Attorney Ralph W. Staples, Jr., was sanctioned Monday for missing two court dates to represent Dayonta McClinton, who faces four federal charges. McClinton is accused of fatally shooting Malik Perry on or around October 13, 2015, after he allegedly robbed Perry of stolen prescription drugs. McClinton also is charged with armed robbery and firing a gun during the robbery of a CVS drugstore near 62nd Street and College Avenue around the same time.

McClinton was a juvenile at the time of the crimes that have been linked to a criminal gang known as “The Mob,” which federal authorities accused of using juveniles to rob pharmacies of controlled substances that then were sold on the street. 

U.S. Attorney for the Southern District of Indiana Josh Minkler last year charged nine adult members of The Mob with racketeering, along with several juveniles whose names were not released.
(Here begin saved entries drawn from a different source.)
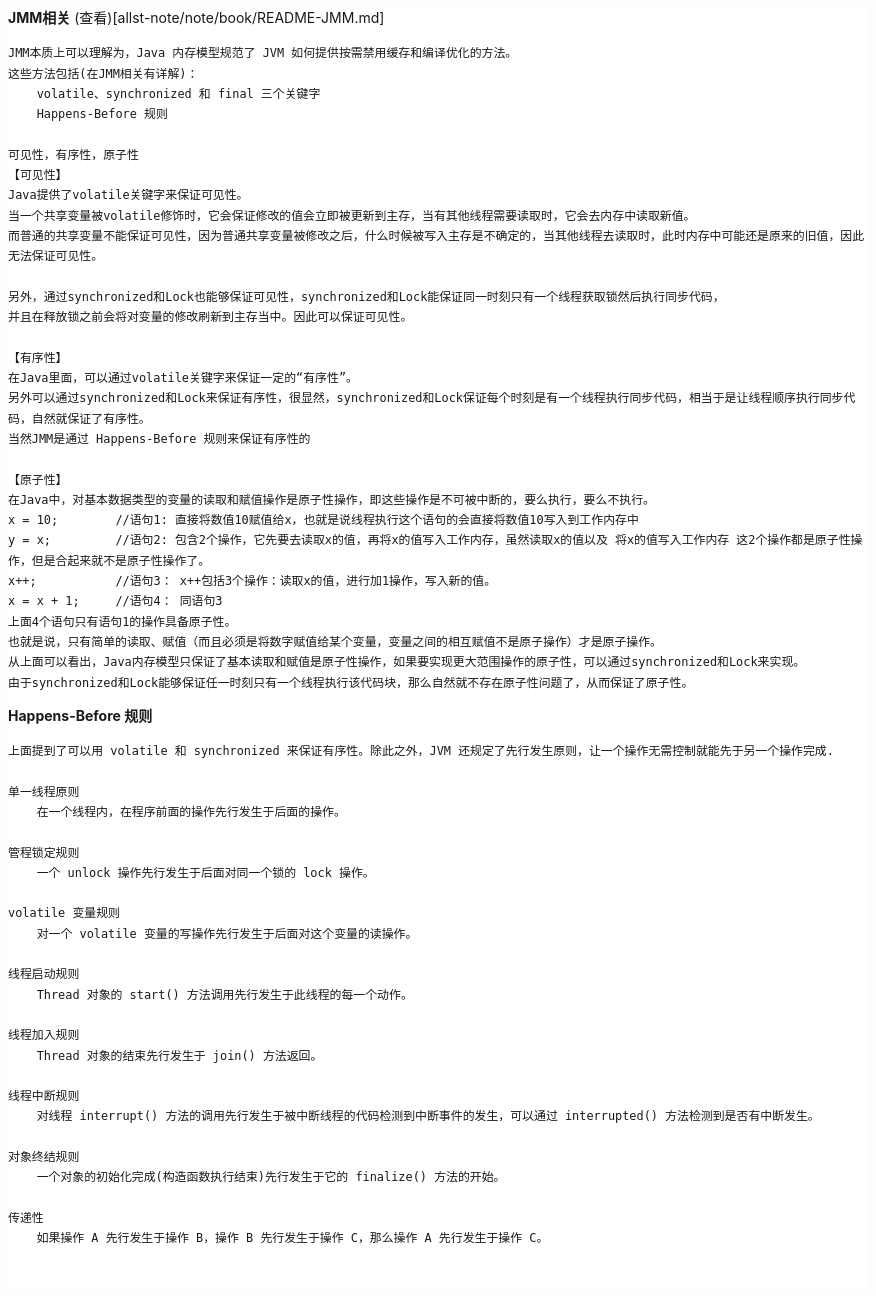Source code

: **JMM相关**
(查看)[allst-note/note/book/README-JMM.md]
```text
JMM本质上可以理解为，Java 内存模型规范了 JVM 如何提供按需禁用缓存和编译优化的方法。
这些方法包括(在JMM相关有详解)：
    volatile、synchronized 和 final 三个关键字
    Happens-Before 规则

可见性，有序性，原子性
【可见性】
Java提供了volatile关键字来保证可见性。 
当一个共享变量被volatile修饰时，它会保证修改的值会立即被更新到主存，当有其他线程需要读取时，它会去内存中读取新值。 
而普通的共享变量不能保证可见性，因为普通共享变量被修改之后，什么时候被写入主存是不确定的，当其他线程去读取时，此时内存中可能还是原来的旧值，因此无法保证可见性。

另外，通过synchronized和Lock也能够保证可见性，synchronized和Lock能保证同一时刻只有一个线程获取锁然后执行同步代码，
并且在释放锁之前会将对变量的修改刷新到主存当中。因此可以保证可见性。

【有序性】
在Java里面，可以通过volatile关键字来保证一定的“有序性”。
另外可以通过synchronized和Lock来保证有序性，很显然，synchronized和Lock保证每个时刻是有一个线程执行同步代码，相当于是让线程顺序执行同步代码，自然就保证了有序性。
当然JMM是通过 Happens-Before 规则来保证有序性的

【原子性】
在Java中，对基本数据类型的变量的读取和赋值操作是原子性操作，即这些操作是不可被中断的，要么执行，要么不执行。
x = 10;        //语句1: 直接将数值10赋值给x，也就是说线程执行这个语句的会直接将数值10写入到工作内存中
y = x;         //语句2: 包含2个操作，它先要去读取x的值，再将x的值写入工作内存，虽然读取x的值以及 将x的值写入工作内存 这2个操作都是原子性操作，但是合起来就不是原子性操作了。
x++;           //语句3： x++包括3个操作：读取x的值，进行加1操作，写入新的值。
x = x + 1;     //语句4： 同语句3
上面4个语句只有语句1的操作具备原子性。
也就是说，只有简单的读取、赋值（而且必须是将数字赋值给某个变量，变量之间的相互赋值不是原子操作）才是原子操作。
从上面可以看出，Java内存模型只保证了基本读取和赋值是原子性操作，如果要实现更大范围操作的原子性，可以通过synchronized和Lock来实现。
由于synchronized和Lock能够保证任一时刻只有一个线程执行该代码块，那么自然就不存在原子性问题了，从而保证了原子性。
```

**Happens-Before 规则**
```text
上面提到了可以用 volatile 和 synchronized 来保证有序性。除此之外，JVM 还规定了先行发生原则，让一个操作无需控制就能先于另一个操作完成.

单一线程原则
    在一个线程内，在程序前面的操作先行发生于后面的操作。

管程锁定规则
    一个 unlock 操作先行发生于后面对同一个锁的 lock 操作。

volatile 变量规则
    对一个 volatile 变量的写操作先行发生于后面对这个变量的读操作。

线程启动规则
    Thread 对象的 start() 方法调用先行发生于此线程的每一个动作。

线程加入规则
    Thread 对象的结束先行发生于 join() 方法返回。

线程中断规则
    对线程 interrupt() 方法的调用先行发生于被中断线程的代码检测到中断事件的发生，可以通过 interrupted() 方法检测到是否有中断发生。

对象终结规则
    一个对象的初始化完成(构造函数执行结束)先行发生于它的 finalize() 方法的开始。
    
传递性
    如果操作 A 先行发生于操作 B，操作 B 先行发生于操作 C，那么操作 A 先行发生于操作 C。



```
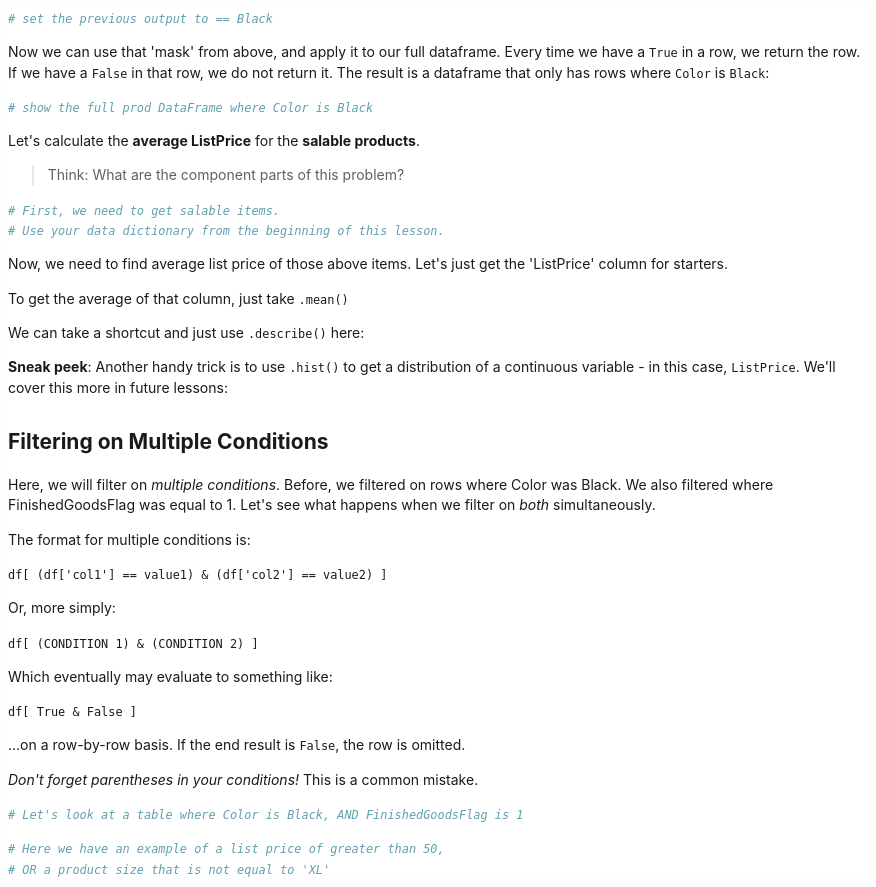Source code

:
```python
# set the previous output to == Black
```

Now we can use that 'mask' from above, and apply it to our full dataframe. Every time we have a `True` in a row, we return the row. If we have a `False` in that row, we do not return it. The result is a dataframe that only has rows where `Color` is `Black`:


```python
# show the full prod DataFrame where Color is Black
```

Let's calculate the **average ListPrice** for the **salable products**.

> Think: What are the component parts of this problem?


```python
# First, we need to get salable items. 
# Use your data dictionary from the beginning of this lesson.
```

Now, we need to find average list price of those above items. Let's just get the 'ListPrice' column for starters.

To get the average of that column, just take `.mean()`

We can take a shortcut and just use `.describe()` here:

**Sneak peek**: Another handy trick is to use `.hist()` to get a distribution of a continuous variable - in this case, `ListPrice`. We'll cover this more in future lessons:

## Filtering on Multiple Conditions

Here, we will filter on _multiple conditions_. Before, we filtered on rows where Color was Black. We also filtered where FinishedGoodsFlag was equal to 1. Let's see what happens when we filter on *both* simultaneously. 

The format for multiple conditions is:

`df[ (df['col1'] == value1) & (df['col2'] == value2) ]`

Or, more simply:

`df[ (CONDITION 1) & (CONDITION 2) ]`

Which eventually may evaluate to something like:

`df[ True & False ]`

...on a row-by-row basis. If the end result is `False`, the row is omitted.

_Don't forget parentheses in your conditions!_ This is a common mistake.


```python
# Let's look at a table where Color is Black, AND FinishedGoodsFlag is 1
```


```python
# Here we have an example of a list price of greater than 50, 
# OR a product size that is not equal to 'XL'
```
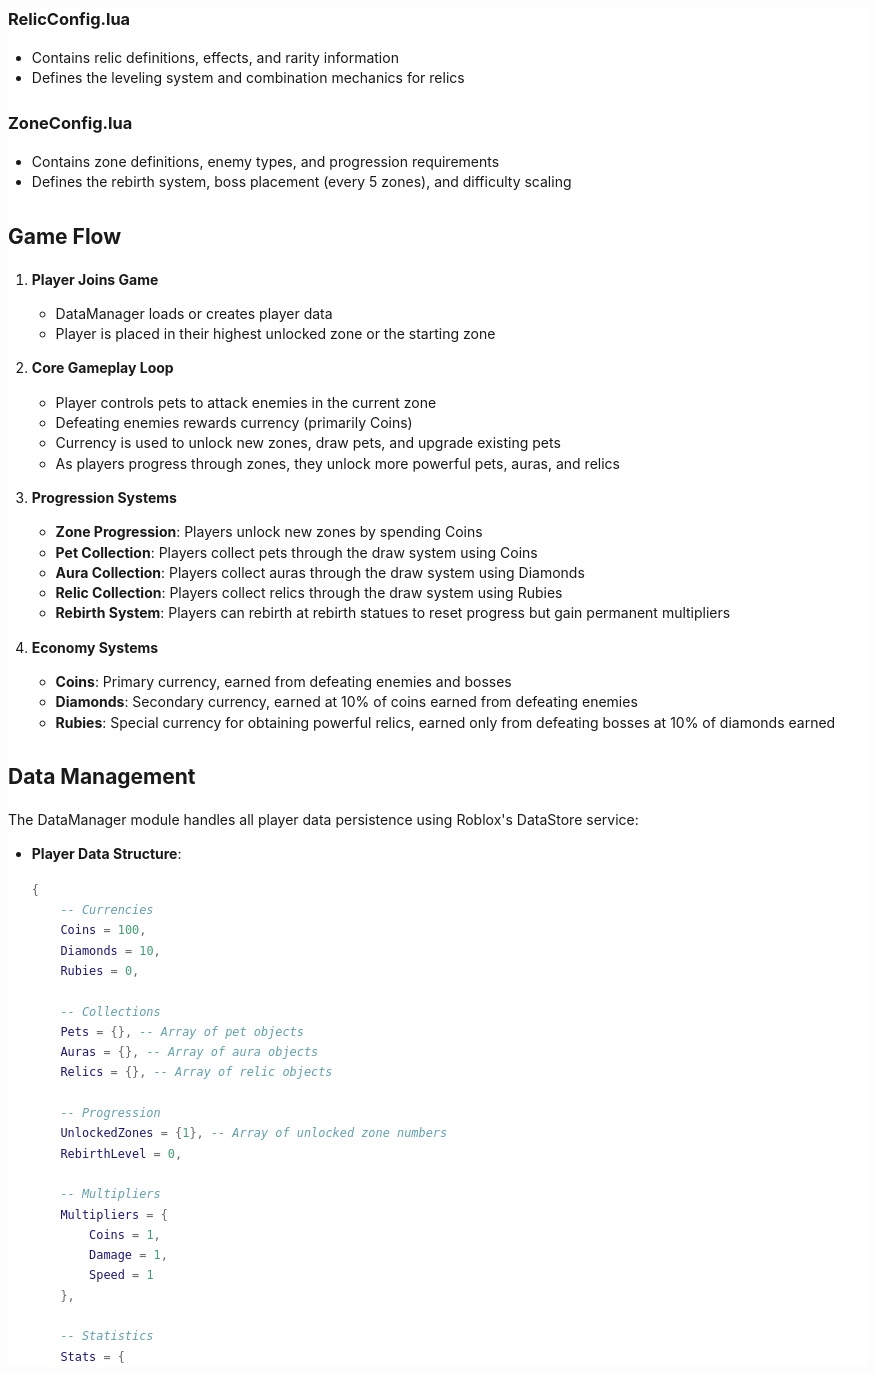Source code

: ### RelicConfig.lua
- Contains relic definitions, effects, and rarity information
- Defines the leveling system and combination mechanics for relics

### ZoneConfig.lua
- Contains zone definitions, enemy types, and progression requirements
- Defines the rebirth system, boss placement (every 5 zones), and difficulty scaling

## Game Flow

1. **Player Joins Game**
   - DataManager loads or creates player data
   - Player is placed in their highest unlocked zone or the starting zone

2. **Core Gameplay Loop**
   - Player controls pets to attack enemies in the current zone
   - Defeating enemies rewards currency (primarily Coins)
   - Currency is used to unlock new zones, draw pets, and upgrade existing pets
   - As players progress through zones, they unlock more powerful pets, auras, and relics

3. **Progression Systems**
   - **Zone Progression**: Players unlock new zones by spending Coins
   - **Pet Collection**: Players collect pets through the draw system using Coins
   - **Aura Collection**: Players collect auras through the draw system using Diamonds
   - **Relic Collection**: Players collect relics through the draw system using Rubies
   - **Rebirth System**: Players can rebirth at rebirth statues to reset progress but gain permanent multipliers

4. **Economy Systems**
   - **Coins**: Primary currency, earned from defeating enemies and bosses
   - **Diamonds**: Secondary currency, earned at 10% of coins earned from defeating enemies
   - **Rubies**: Special currency for obtaining powerful relics, earned only from defeating bosses at 10% of diamonds earned

## Data Management

The DataManager module handles all player data persistence using Roblox's DataStore service:

- **Player Data Structure**:
  ```lua
  {
      -- Currencies
      Coins = 100,
      Diamonds = 10,
      Rubies = 0,
      
      -- Collections
      Pets = {}, -- Array of pet objects
      Auras = {}, -- Array of aura objects
      Relics = {}, -- Array of relic objects
      
      -- Progression
      UnlockedZones = {1}, -- Array of unlocked zone numbers
      RebirthLevel = 0,
      
      -- Multipliers
      Multipliers = {
          Coins = 1,
          Damage = 1,
          Speed = 1
      },
      
      -- Statistics
      Stats = {
  ```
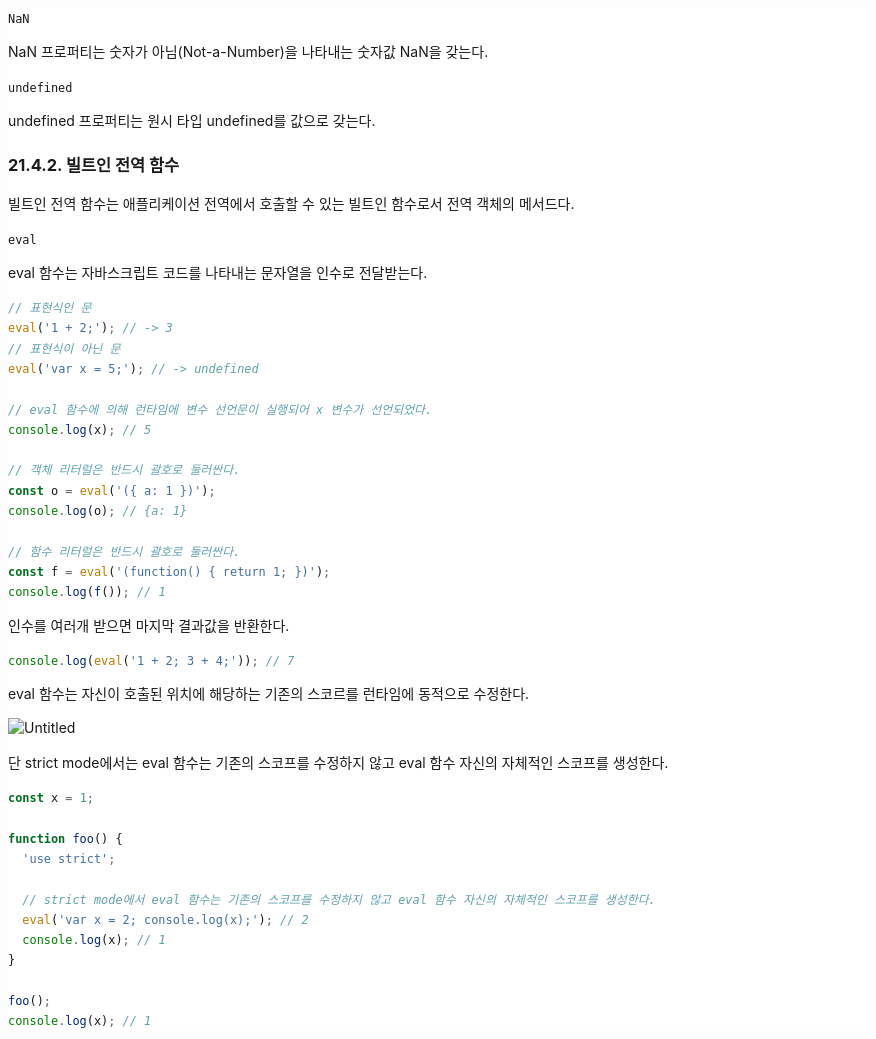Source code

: `NaN`

NaN 프로퍼티는 숫자가 아님(Not-a-Number)을 나타내는 숫자값 NaN을 갖는다. 

`undefined`

undefined 프로퍼티는 원시 타입 undefined를 값으로 갖는다.

### 21.4.2. 빌트인 전역 함수

빌트인 전역 함수는 애플리케이션 전역에서 호출할 수 있는 빌트인 함수로서 전역 객체의 메서드다.

`eval`

eval 함수는 자바스크립트 코드를 나타내는 문자열을 인수로 전달받는다. 

```jsx
// 표현식인 문
eval('1 + 2;'); // -> 3
// 표현식이 아닌 문
eval('var x = 5;'); // -> undefined

// eval 함수에 의해 런타임에 변수 선언문이 실행되어 x 변수가 선언되었다.
console.log(x); // 5

// 객체 리터럴은 반드시 괄호로 둘러싼다.
const o = eval('({ a: 1 })');
console.log(o); // {a: 1}

// 함수 리터럴은 반드시 괄호로 둘러싼다.
const f = eval('(function() { return 1; })');
console.log(f()); // 1
```

인수를 여러개 받으면 마지막 결과값을 반환한다.

```jsx
console.log(eval('1 + 2; 3 + 4;')); // 7
```

eval 함수는 자신이 호출된 위치에 해당하는 기존의 스코르를 런타임에 동적으로 수정한다.

![Untitled](https://s3-us-west-2.amazonaws.com/secure.notion-static.com/6f2d6ae4-9167-49de-bce3-9952ee75f013/Untitled.png)

단 strict mode에서는 eval 함수는 기존의 스코프를 수정하지 않고 eval 함수 자신의 자체적인 스코프를 생성한다.

```jsx
const x = 1;

function foo() {
  'use strict';

  // strict mode에서 eval 함수는 기존의 스코프를 수정하지 않고 eval 함수 자신의 자체적인 스코프를 생성한다.
  eval('var x = 2; console.log(x);'); // 2
  console.log(x); // 1
}

foo();
console.log(x); // 1
```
The indictment alleged the gang used juveniles it called “peons” to carry out at least two dozen pharmacy robberies around Indianapolis from December 2014 to June 2016. The gang robbed pharmacies of opioids that Minkler said were sold on the street for up to $15 per pill.

Staples, who no longer represents McClinton, was previously sanctioned $500 in McClinton’s case for failing to appear at both a status conference and a subsequent show cause hearing. “Within a very short period, that conduct repeated itself,” Magistrate Judge Debra McVicker Lynch wrote in a report adopted Monday by Southern District Judge Tanya Walton Pratt. The judge accepted the magistrate judge’s recommendations, sanctioning Staples an additional $1,000 and ordering the sum paid within 14 days.

“Mr. Staples failed to appear on July 25, 2018, for his client’s initial hearing upon transfer for adult prosecution. The court therefore issued an order for Mr. Staples to appear on August 7, 2018, to show cause for that failure. Mr. Staples failed to appear for that show cause hearing,” McVicker-Lynch wrote. “This pattern of conduct has inconvenienced the court, the government and its agents, and the United States Marshal. It has also likely not inspired confidence in his client. The sanction previously entered and paid has not had a deterrent effect.”

Staples could not be immediately reached for comment. 

Staples has been disciplined by the Indiana Supreme Court multiple times, including two disciplinary actions for failing to appear for hearings in cases. Court records show he was suspended for 30 days and placed on probation for two years in 2012, and he also was reprimanded in 2017.